Do alto do infinito - a indiferença nos contempla



Vê-se pelas imagens-satélite que este planeta tem um limite no espaço e sabe-se pelos resultados da investigação científica actual que teve um começo no tempo. Este planeta, ou seja, o nosso planeta. Mas quando pensamos no tempo anterior ao nascimento da estrela mais próxima ou ao nascimento das espirais das galáxias que nos olham com o brilho das suas poeiras giratórias do alto dos céus, quando pensamos nesse momento singular e anterior a tudo o que sabemos que existe e que um dia terá começado a existir, tudo o que pensamos é: «E antes? E depois? E onde? E para onde?»

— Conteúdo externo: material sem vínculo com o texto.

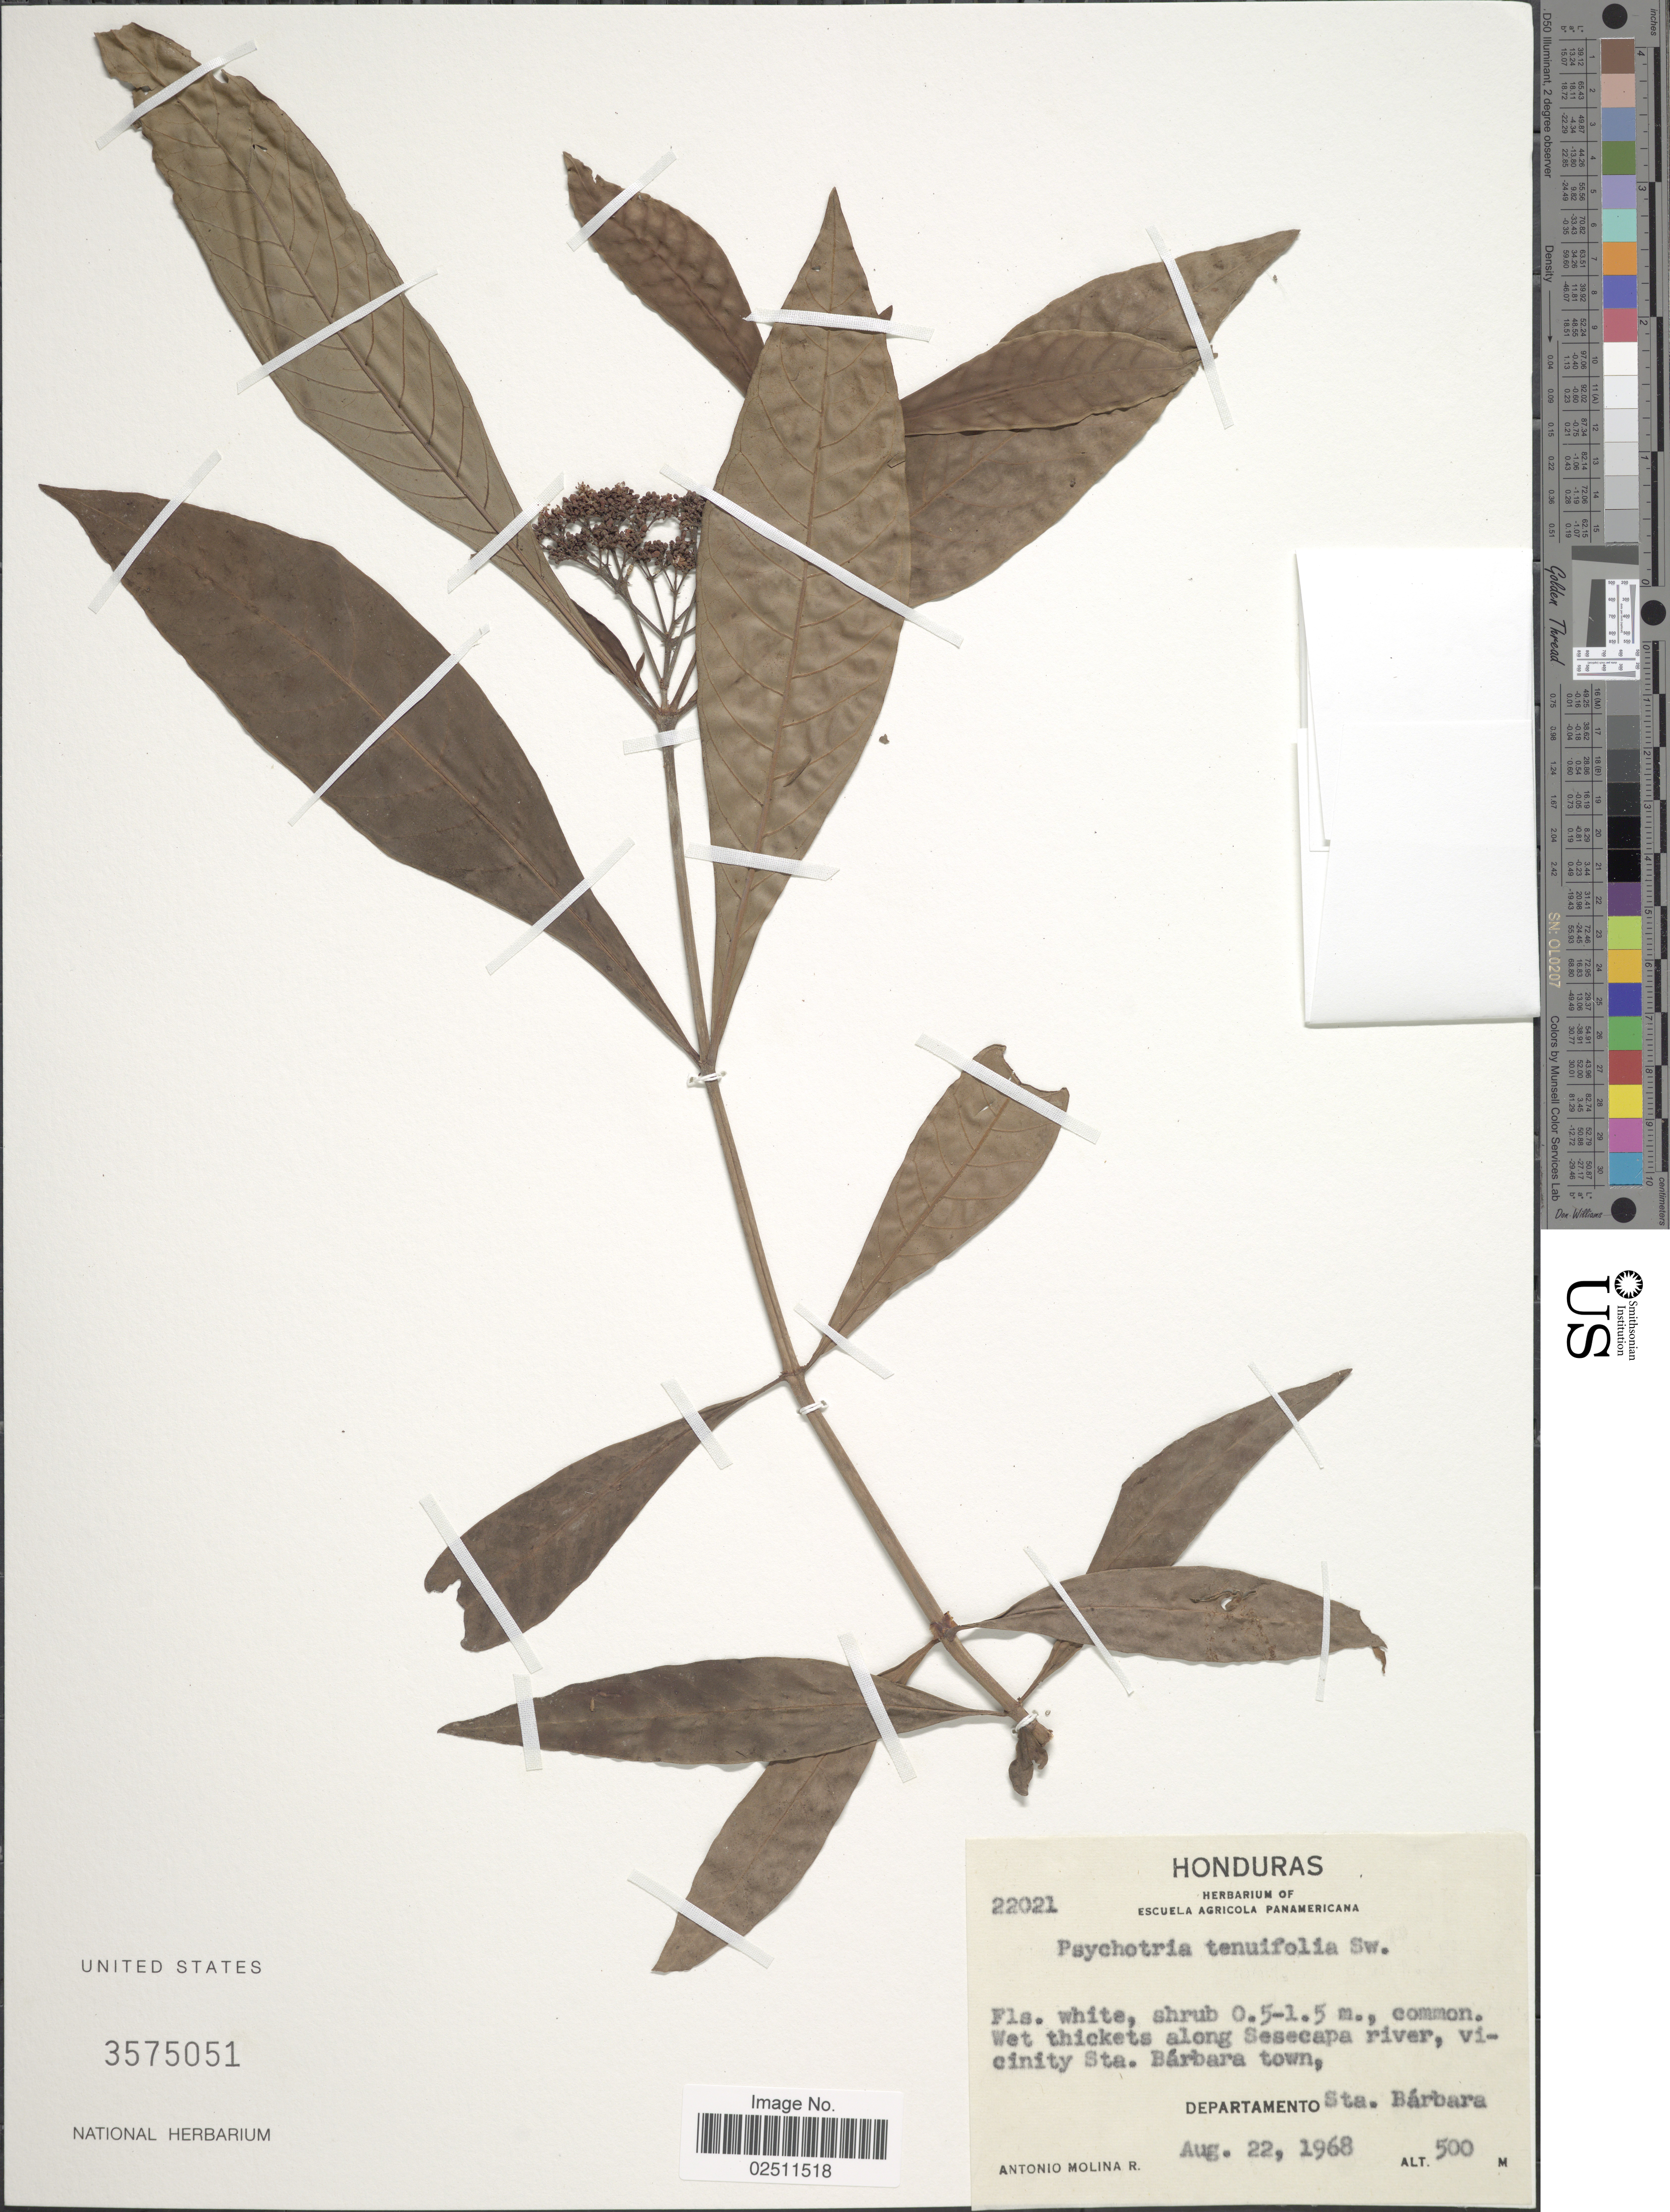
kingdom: Plantae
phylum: Tracheophyta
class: Magnoliopsida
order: Gentianales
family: Rubiaceae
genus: Psychotria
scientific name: Psychotria tenuifolia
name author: Sw.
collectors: A. Molina R.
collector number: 22021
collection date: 1968-08-22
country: Honduras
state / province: Santa Bárbara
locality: Wet thickets along Sesecapa river, vicinity of Sta. Barbara town, Departamento Sta. Barbara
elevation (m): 500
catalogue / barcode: US 3575051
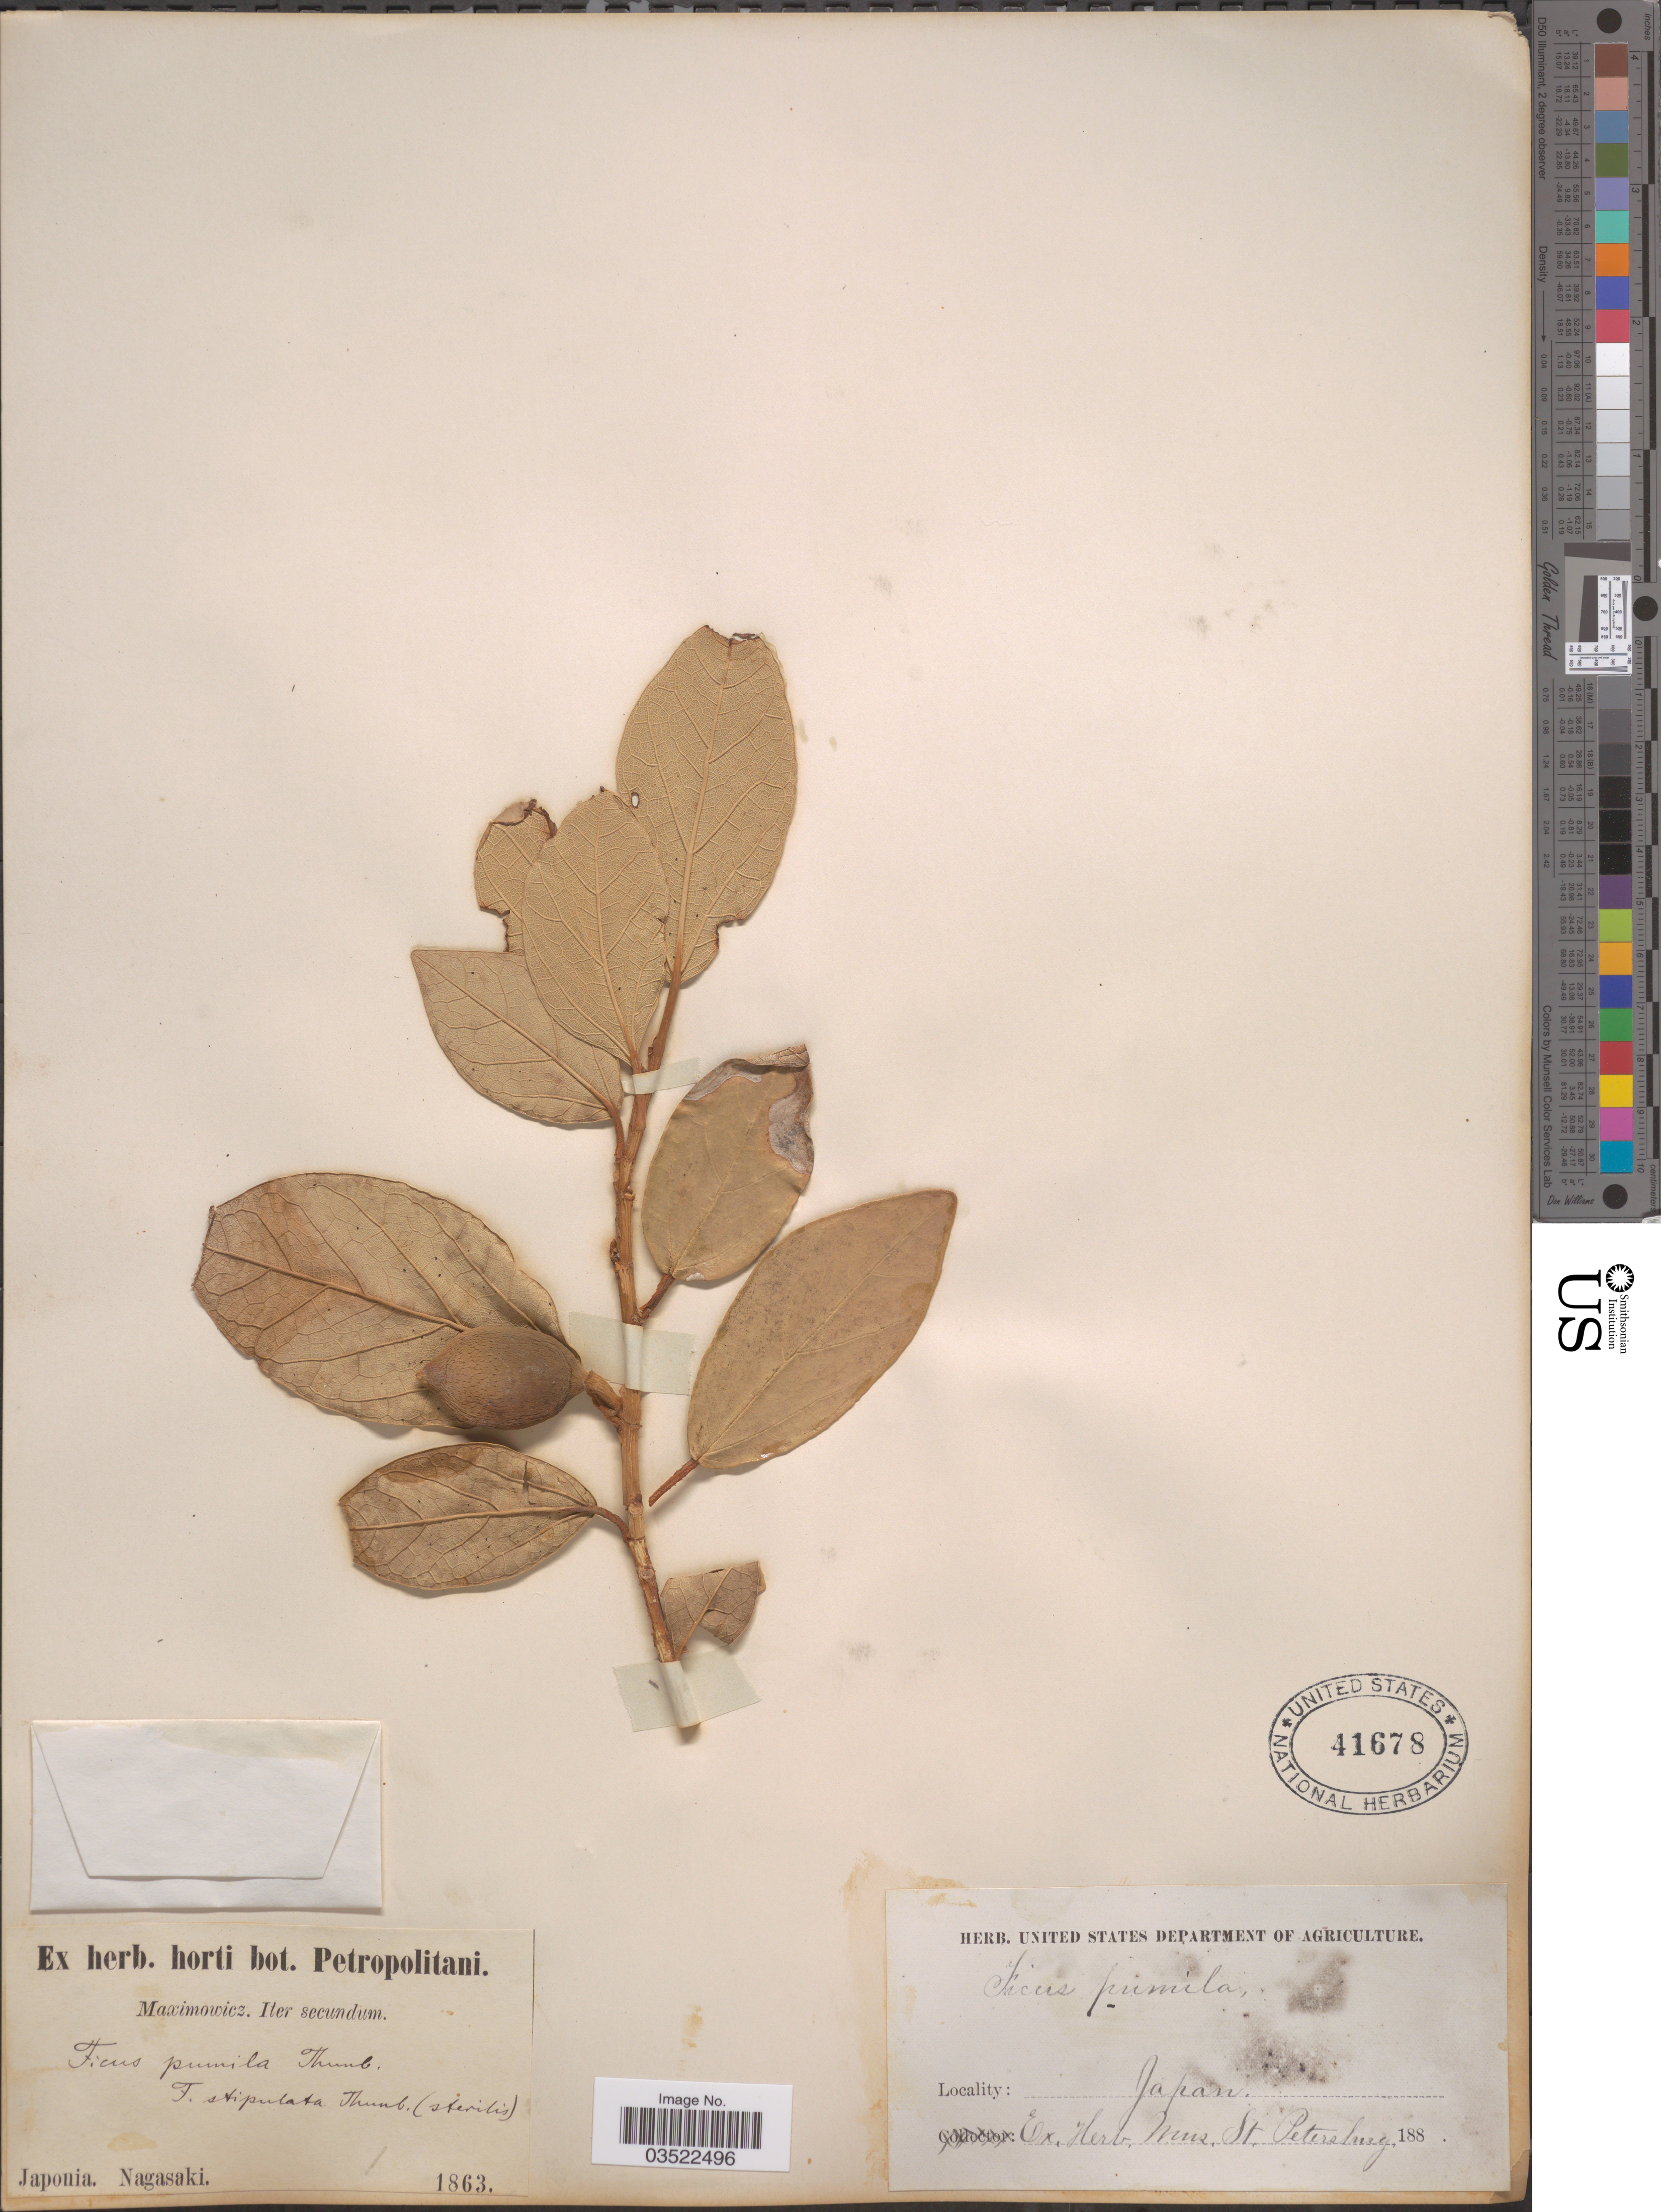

Não há maneira de escapar ao infinito, nem mesmo depois de ler a Crítica da Razão Pura, de Kant. É verdade que um homem liberto de todo o interesse e indiferente a todas as consequências estará condenado a oscilar de um modo perpétuo entre as ideias antagónicas das quatro grandes antinomias da Razão Pura, segundo Kant. O espaço é finito, ou infinito? A matéria pode dividir-se infinitamente, ou decompõe-se apenas em elementos simples e indivisíveis? O mundo tem uma causa, um agente criador, ou não existe nenhum Deus? Seremos livres, ou fruto de meras condições? Porém, não é de todo verdade que, do ponto de vista da acção, este jogo meramente especulativo da razão desapareça como «fantasmas de um sonho» e se imponham os princípios do interesse prático (que aliás de um modo muito mais frequente é contaminado por toda a ordem de patologias). Do alto do infinito, a indiferença nos contempla. Que diferença fará no meio do infinito a ínfima migalha da nossa existência? Que diferença poderão fazer no imenso areal do universo o grão invisível do santo ou do assassino, o pó da vida ou da morte, a poeira da dor, ou da alegria?

Na alma de tantos os que encalham neste primeiro cabo do pensamento talvez reste o desejo, mas o desejo que resta é como as baratas que correm às cegas nos soalhos das casas abandonadas.

É um desejo mecânico que anda como andam as pernas de um animal a quem tenham cortado a cabeça - numa última alucinação.